A wide range of sectors, including farmers and indigenous people's cooperatives and residents of areas
affected by the mining activities, which shall be referred herein as petitioners, contended that E.O. No.
279 did not take effect because its supposed date of effectivity came after President Aquino had already
lost her legislative powers under the Provisional Constitution.

E.O. No. 279 was signed into law by then President Aquino on July 25, 1987, two days before the
opening of Congress on July 27, 1987. Section 8 of the E.O. states that the same "shall take effect
immediately." This provision, according to petitioners, runs counter to Section 1 of E.O. No. 200, which
provides:

SECTION 1. Laws shall take effect after fifteen days following the completion of their publication either
in the Official Gazette or in a newspaper of general circulation in the Philippines, unless it is otherwise
provided.

Petitioners posit that E.O. No. 279 could have only taken effect fifteen days after its publication at which
time Congress had already convened and the President's power to legislate had ceased. And thus
consequently, the FTAA entered into by the parties should have no legal effect.

Issue:

Whether or not E.O. No. 279 is an effective and a validly enacted statute.

Held:

Yes. E.O. No. 279 is an effective and a validly enacted statute.

It bears noting that there is nothing in E.O. No. 200 that prevents a law from taking effect on a date
other than — even before — the 15-day period after its publication. Where a law provides for its own
date of effectivity, such date prevails over that prescribed by E.O. No. 200. Indeed, this is the very
essence of the phrase "unless it is otherwise provided" in Section 1 thereof. Section 1, E.O. No. 200,
therefore, applies only when a statute does not provide for its own date of effectivity.

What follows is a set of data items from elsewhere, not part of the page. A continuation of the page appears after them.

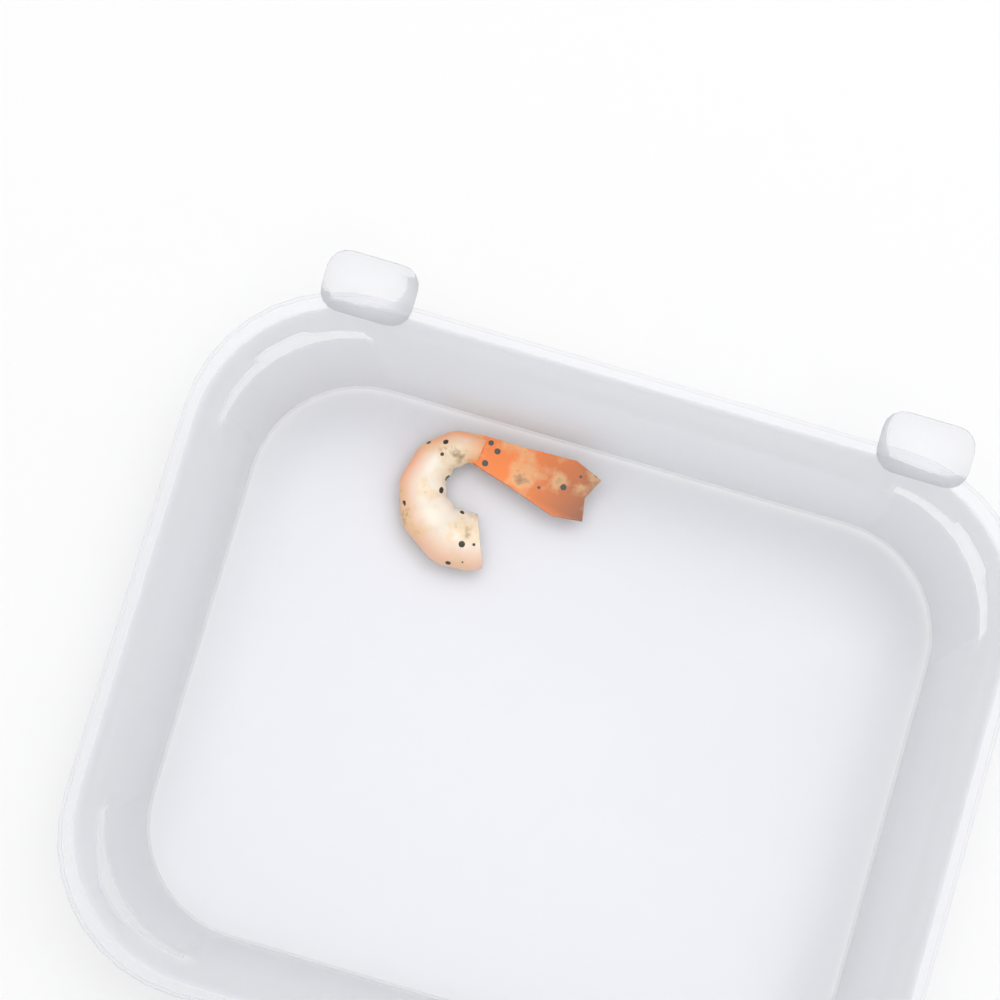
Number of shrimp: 1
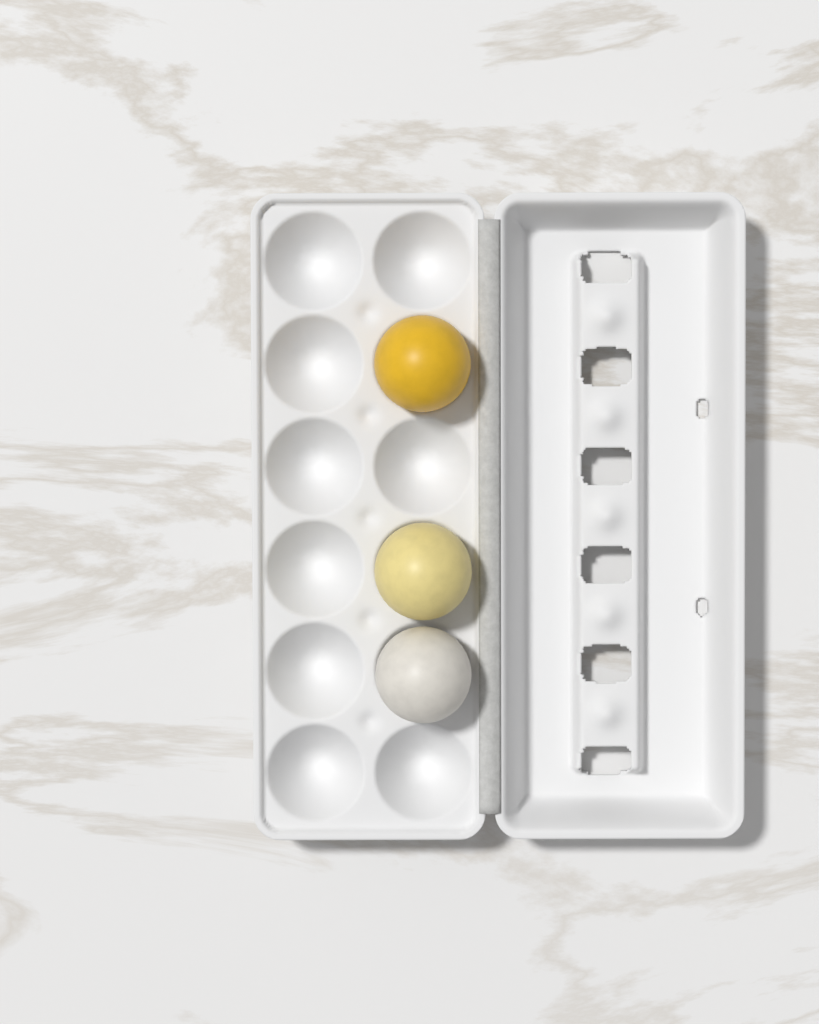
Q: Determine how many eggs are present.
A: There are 3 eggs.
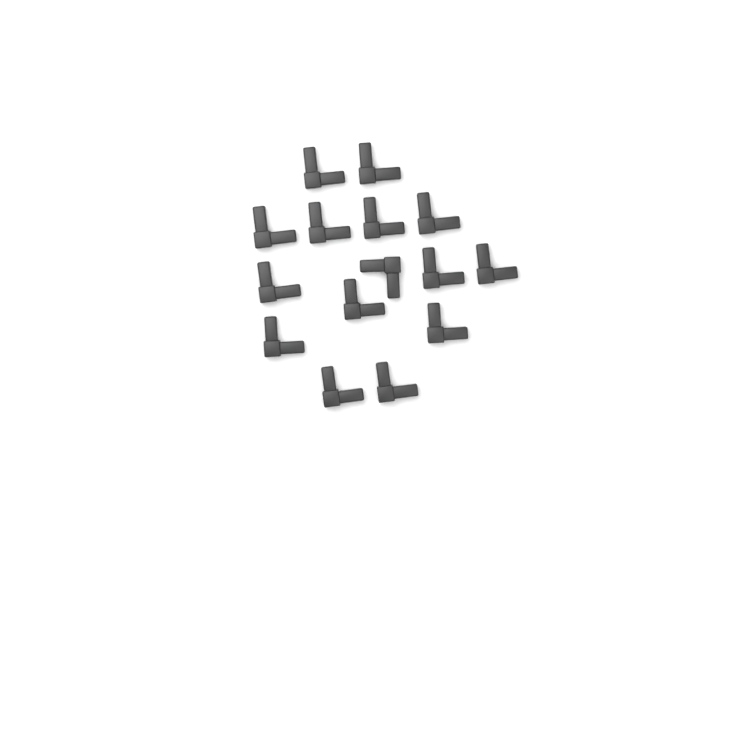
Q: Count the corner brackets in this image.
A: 15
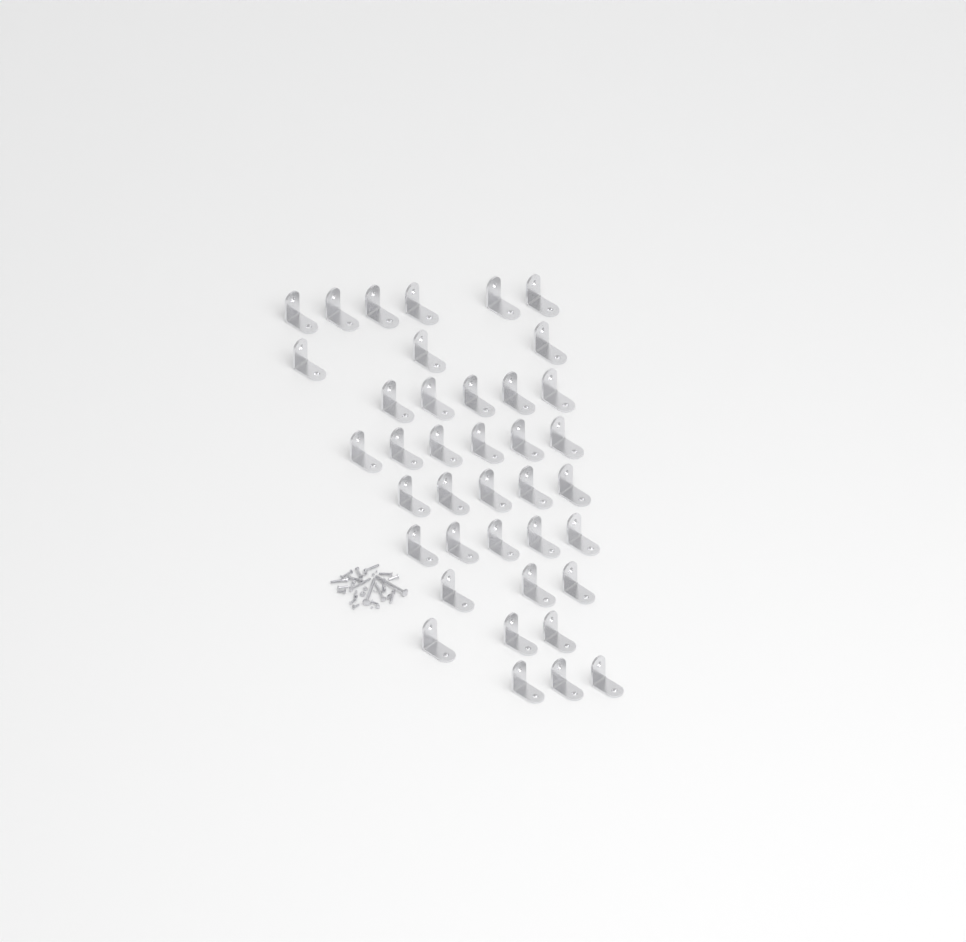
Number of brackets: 39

What is mandatory under E.O. No. 200, and what due process requires, as this Court held in Tañada v.
Tuvera, is the publication of the law for without such notice and publication, there would be no basis for
the application of the maxim "ignorantia legis n[eminem] excusat ." It would be the height of injustice to
punish or otherwise burden a citizen for the transgression of a law of which he had no notice
whatsoever, not even a constructive one.

While the effectivity clause of E.O. No. 279 does not require its publication, it is not a ground for its
invalidation since the Constitution, being “the fundamental, paramount and supreme law of the nation,"
is deemed written in the law. Hence, the due process clause, which, so Tañada held, mandates the
publication of statutes, is read into Section 8 of E.O. No. 279.

It is significant to note that E.O. No. 279 was actually published in the Official Gazette on August 3, 1987.
Thus, this Court holds that E.O. No. 279 became effective immediately upon its publication in the Official
Gazette on August 3, 1987. The fact that such effectivity took place after the convening of the first
Congress is irrelevant. At the time President Aquino issued E.O. No. 279 on July 25, 1987, she was still
validly exercising legislative powers under the Provisional Constitution. Article XVIII (Transitory
Provisions) of the 1987 Constitution explicitly states:

Sec. 6. The incumbent President shall continue to exercise legislative powers until the first Congress is
convened.

The convening of the first Congress merely precluded the exercise of legislative powers by President
Aquino; it did not prevent the effectivity of laws she had previously enacted.